Image animation

kitzoro · July 14, 2024, 11:46am

import cv2
import numpy as np
import pyaudio
import wave
import os
import time

# Constants
AUDIO_FILE = "/home/kit/sfml_project/sound_test/Start-1.wav"
IMAGE_PATH_CLOSED = "images/Start4.png"
IMAGE_PATH_OPEN = "images/Start5.png"
FRAME_DIR = "frames/"
SILENCE_THRESHOLD = 0.01
FRAME_RATE = 60  # 60 frames per second
FRAME_DELAY = 1.0 / FRAME_RATE

# Ensure frame directory exists
os.makedirs(FRAME_DIR, exist_ok=True)

# Load images
imageClosed = cv2.imread(IMAGE_PATH_CLOSED)
imageOpen = cv2.imread(IMAGE_PATH_OPEN)

if imageClosed is None or imageOpen is None:
    print("Error loading images.")
    exit(-1)

# Initialize PyAudio
p = pyaudio.PyAudio()

# Open the audio file
wf = wave.open(AUDIO_FILE, 'rb')

# Calculate the total duration of the audio file in seconds
audio_duration = wf.getnframes() / wf.getframerate()
total_frames_needed = int(audio_duration * FRAME_RATE)

# Global variable for current frame
currentFrame = imageClosed

# Define callback for audio stream
def audio_callback(in_data, frame_count, time_info, status):
    data = wf.readframes(frame_count)
    rms = np.sqrt(np.mean(np.square(np.frombuffer(data, dtype=np.int16))))

    global currentFrame
    if rms > SILENCE_THRESHOLD:
        currentFrame = imageOpen
    else:
        currentFrame = imageClosed

    return (data, pyaudio.paContinue)

# Open audio stream
stream = p.open(format=p.get_format_from_width(wf.getsampwidth()),
                channels=wf.getnchannels(),
                rate=wf.getframerate(),
                output=True,
                stream_callback=audio_callback)

# Main loop
frameCounter = 0
keepRunning = True

cv2.namedWindow("Talking Animation")

start_time = time.time()

while frameCounter < total_frames_needed and keepRunning:
    elapsed_time = time.time() - start_time
    expected_frame_count = int(elapsed_time * FRAME_RATE)
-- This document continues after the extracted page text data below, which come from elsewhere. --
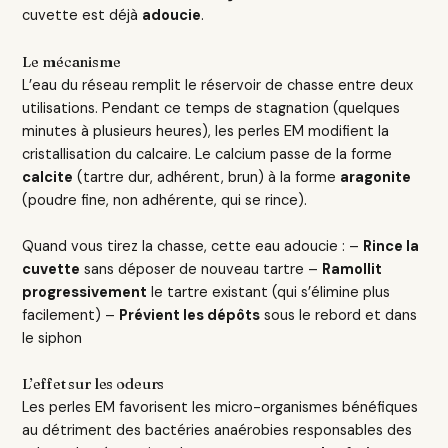
cuvette est déjà
adoucie
.
Le mécanisme
L’eau du réseau remplit le réservoir de chasse entre deux
utilisations. Pendant ce temps de stagnation (quelques
minutes à plusieurs heures), les perles EM modifient la
cristallisation du calcaire. Le calcium passe de la forme
calcite
(tartre dur, adhérent, brun) à la forme
aragonite
(poudre fine, non adhérente, qui se rince).
Quand vous tirez la chasse, cette eau adoucie : –
Rince la
cuvette
sans déposer de nouveau tartre –
Ramollit
progressivement
le tartre existant (qui s’élimine plus
facilement) –
Prévient les dépôts
sous le rebord et dans
le siphon
L’effet sur les odeurs
Les perles EM favorisent les micro-organismes bénéfiques
au détriment des bactéries anaérobies responsables des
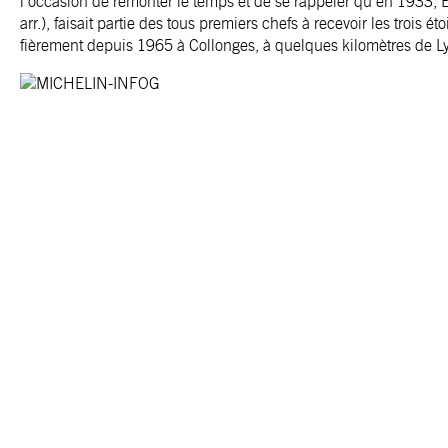
l’occasion de remonter le temps et de se rappeler qu’en 1933, E
arr.), faisait partie des tous premiers chefs à recevoir les trois ét
fièrement depuis 1965 à Collonges, à quelques kilomètres de L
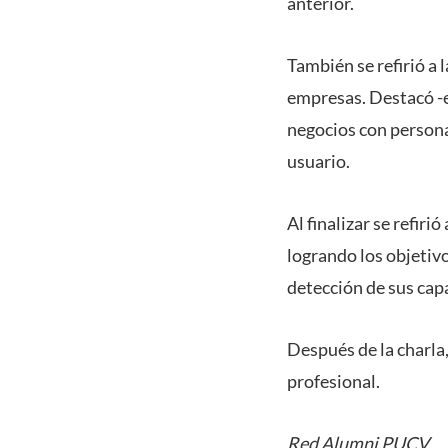
anterior.
También se refirió a 
empresas. Destacó -e
negocios con persona
usuario.
Al finalizar se refiri
logrando los objetiv
detección de sus capa
Después de la charla
profesional.
Red Alumni PUCV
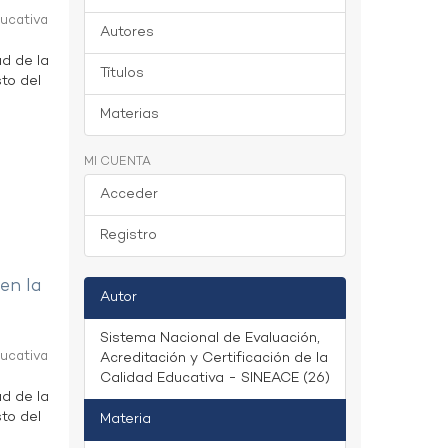
ducativa
Autores
ad de la
Títulos
to del
Materias
MI CUENTA
Acceder
Registro
 en la
Autor
Sistema Nacional de Evaluación,
ducativa
Acreditación y Certificación de la
Calidad Educativa - SINEACE (26)
ad de la
to del
Materia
    if frameCounter < expected_frame_count:
        # Display the current frame
        if currentFrame is not None:
            cv2.imshow("Talking Animation", currentFrame)
            frame_path = os.path.join(FRAME_DIR, f"frame_{frameCounter:06d}.png")
            cv2.imwrite(frame_path, currentFrame)
            print(f"Saved frame {frameCounter}")
            frameCounter += 1

    # Check for 'q' key press
    if cv2.waitKey(1) == ord('q'):
        keepRunning = False

# Ensure the audio stream has fully processed the audio file
stream.stop_stream()
stream.close()
p.terminate()
wf.close()

print(f"Saved final frame {frameCounter}")

# Cleanup
cv2.destroyAllWindows()

# Combine frames and audio into a video
os.system(f"ffmpeg -framerate {FRAME_RATE} -i {FRAME_DIR}frame_%06d.png -i {AUDIO_FILE} -c:v libx264 -pix_fmt yuv420p -c:a aac -strict experimental talking_animation_with_audio.mp4")

I am wanting to make a code that will make a talking animation, where there is sound, the mouth is open, which is start5.png, sound = 1. When there is no sound the mouth is close, no sound = 0 which is start4.png. any reason why the code is partially working.

kknechtel · July 14, 2024, 1:14pm

We can only possibly comment on a problem if we understand what you think is wrong with it.

Exactly what happens when you try using the code, and how is that different from what you want to happen?

kitzoro · July 14, 2024, 2:16pm

When I use the code, the character talks and it syncs with the audio file but towards the end of the file it breaks being in sync. I want it to sync through out the whole process not just half or most, from beginning to end.